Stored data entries
━━━━━━━━━━
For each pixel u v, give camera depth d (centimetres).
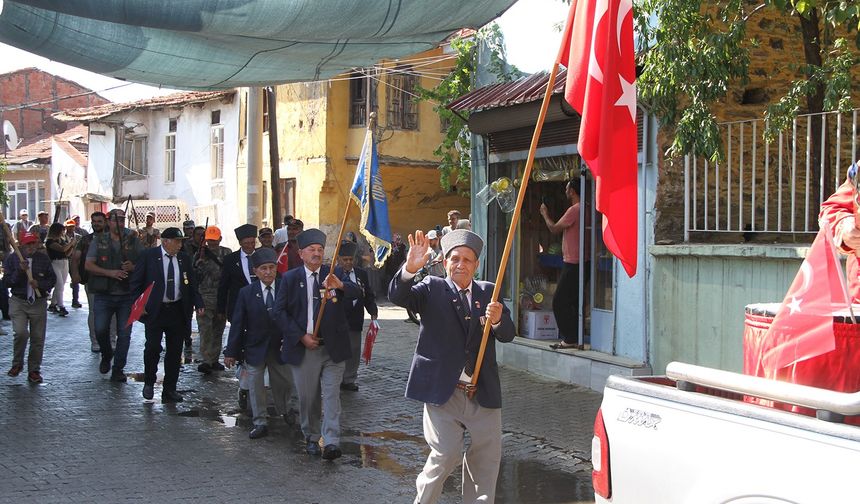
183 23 862
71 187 3791
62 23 909
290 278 793
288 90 2492
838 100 838
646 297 985
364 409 975
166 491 675
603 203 511
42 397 1010
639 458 363
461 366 559
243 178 2762
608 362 1011
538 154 1144
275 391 897
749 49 1004
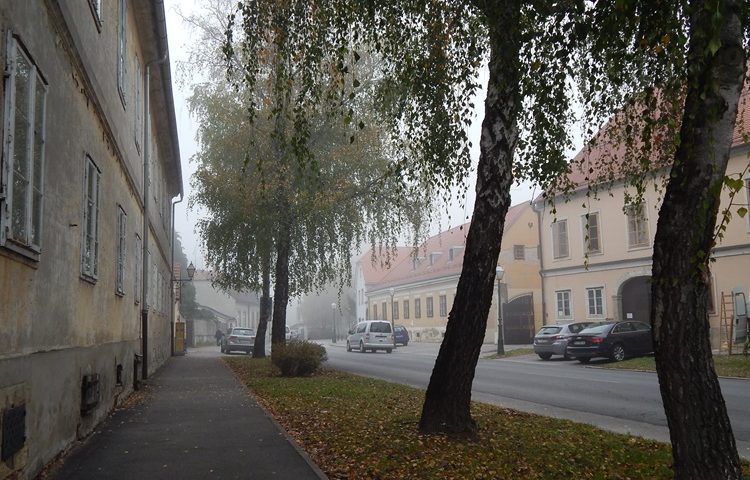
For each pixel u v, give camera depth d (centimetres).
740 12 507
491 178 786
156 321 2095
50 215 642
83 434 813
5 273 503
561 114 840
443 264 5294
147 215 1605
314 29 753
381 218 2102
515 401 1334
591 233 3161
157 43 1576
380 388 1426
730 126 493
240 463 681
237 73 2009
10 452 512
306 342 1845
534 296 4306
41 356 608
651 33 571
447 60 852
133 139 1392
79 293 782
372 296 7000
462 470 649
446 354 811
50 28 645
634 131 906
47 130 634
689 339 504
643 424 1038
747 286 2408
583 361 2577
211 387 1473
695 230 495
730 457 499
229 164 2197
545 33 737
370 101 1875
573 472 650
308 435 854
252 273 2288
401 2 795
━━━━━━━━━━
Of the records above, print only the lines from the one containing "461 366 559" through the one containing "634 131 906", inclusive and unaltered, leaving out pictures.

461 366 559
243 178 2762
608 362 1011
538 154 1144
275 391 897
749 49 1004
For each pixel u v, give camera depth d (centimetres).
740 12 507
491 178 786
156 321 2095
50 215 642
83 434 813
5 273 503
561 114 840
443 264 5294
147 215 1605
314 29 753
381 218 2102
515 401 1334
591 233 3161
157 43 1576
380 388 1426
730 126 493
240 463 681
237 73 2009
10 452 512
306 342 1845
534 296 4306
41 356 608
651 33 571
447 60 852
133 139 1392
79 293 782
372 296 7000
462 470 649
446 354 811
50 28 645
634 131 906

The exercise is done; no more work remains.